|
|
|
Ein Typ-1-Diabetes mellitus lässt sich auch
ohne Insulin erfolgreich behandeln. Dies
zeigen US-Forscher in den Proceedings of the
National Academy of Sciences (2010; doi:
10.1073/pnas.0909422107) an Versuchstieren.
Bei Mäusen mit Typ-1-Diabetes mellitus
senkten sie den Blutzuckerspiegel durch das
Hormon Leptin ebenso zuverlässig wie mit
Insulin. Für Patienten könnte eine
Kombinationstherapie mit beiden Hormonen
vorteilhaft sein.
Aus diabetologischer Sicht sind die
Experimente der Arbeitsgruppe um Roger Unger
vom Southwestern Medical Center in Dallas
eine kleine Sensation. Denn bisher ging man
davon aus, dass Typ-1-Diabetiker ohne
Insulin nicht überleben können. Nur der 1922
erstmals durchgeführten Substitution ist es
verdanken, dass aus dem tödlichen
Insulinmangel eine chronische Erkrankung
wurde.
Dass Leptin ebenfalls den Blutzucker
stabilisieren kann, hat Unger dem Vernehmen
nach per Zufall entdeckt. Der
Diabetesforscher experimentierte mit
Inselzelltransplantaten. Leptin, so hoffte
er, könnte die Ergebnisse irgendwie
verbessern. Denn das 1994 in Fettzellen
entdeckte Proteohormon teilt dem Gehirn
nicht nur mit, dass die Energiespeicher
gefüllt sind, was zur Sättigung führt –
außer bei Adipösen, die oft eine
Leptinresistenz haben.
Leptin wirkt auch auf die Leber. Dort hemmt
es die Wirkung von Glucagon. Glucagon, der
“Gegenspieler” des Insulins, fördert in der
Leber den Abbau der Glykogenspeicher.
Dadurch steigt der Blutzucker.

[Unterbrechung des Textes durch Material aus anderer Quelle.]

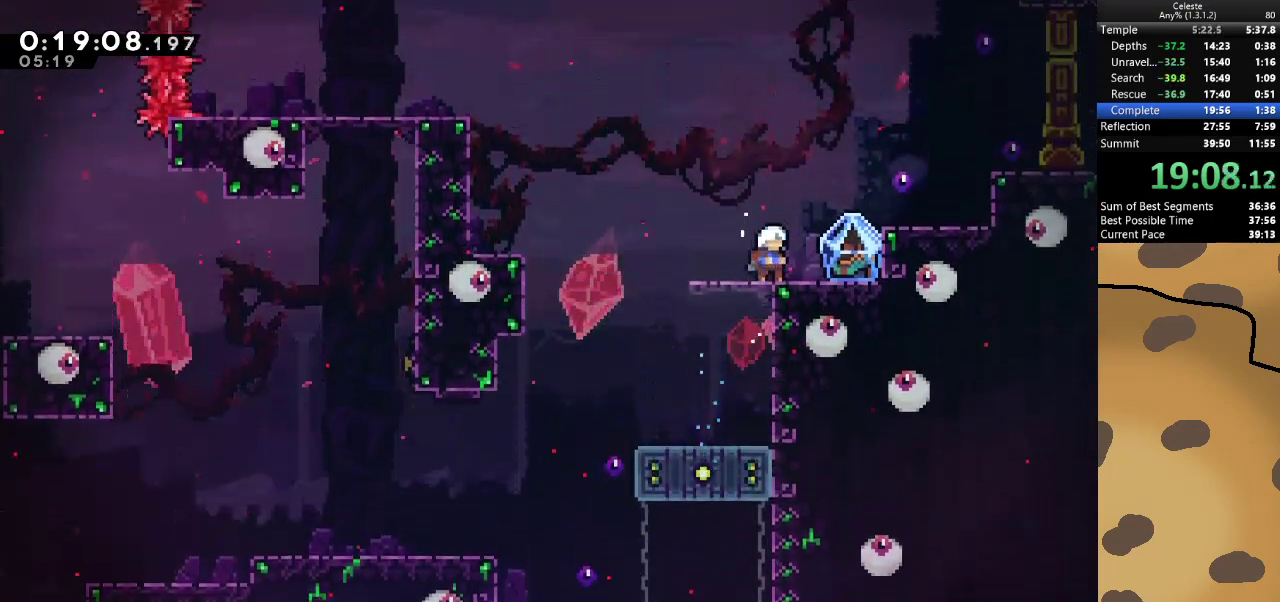
{"keys": ["d", "grab", "jump"], "events": [[67, "grab", "up"], [300, "d", "down"], [333, "grab", "down"], [433, "jump", "down"]]}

Leptin
verhindert dies. Wie Insulin senkt es den
Blutzucker. Dies war in den Experimenten zur
Überraschung des Forschers auch dann der
Fall, wenn die Tiere keine
Inselzelltransplantate erhalten hatten, also
kein Insulin produzierten.
In weiteren Experimenten war die
Monotherapie mit Leptin der konventionellen
Insulintherapie gleichwertig: Die Auswirkung
auf die HA1c-Werte waren sogar tendenziell
besser. Was für Diabetologen sicherlich
spektakulär ist, würde für den Patienten auf
den ersten Blick keine Vorteile bringen.
Denn als Proteohormon muss Leptin parenteral
appliziert werden. Es bliebe also bei
regelmäßigen subkutanen Injektionen und auch
die lästigen Blutzuckerkontrollen würden
nicht wegfallen.
Langfristig könnte die Kombinationstherapie
mit Insulin plus Leptin für Diabetiker
vorteilhaft sein. Leptin könnte nämlich die
nachteiligen Wirkungen von Insulin auf den
Fettstoffwechsel aufheben: Insulin fördert
bekanntlich die Bildung von Fettsäuren,
Leptin baut die Fettspeicher ab.
Und dass es den Appetit zügelt, dürfte auch
für die häufig übergewichtigen Patienten mit
Typ-2-Diabetes mellitus interessant sein.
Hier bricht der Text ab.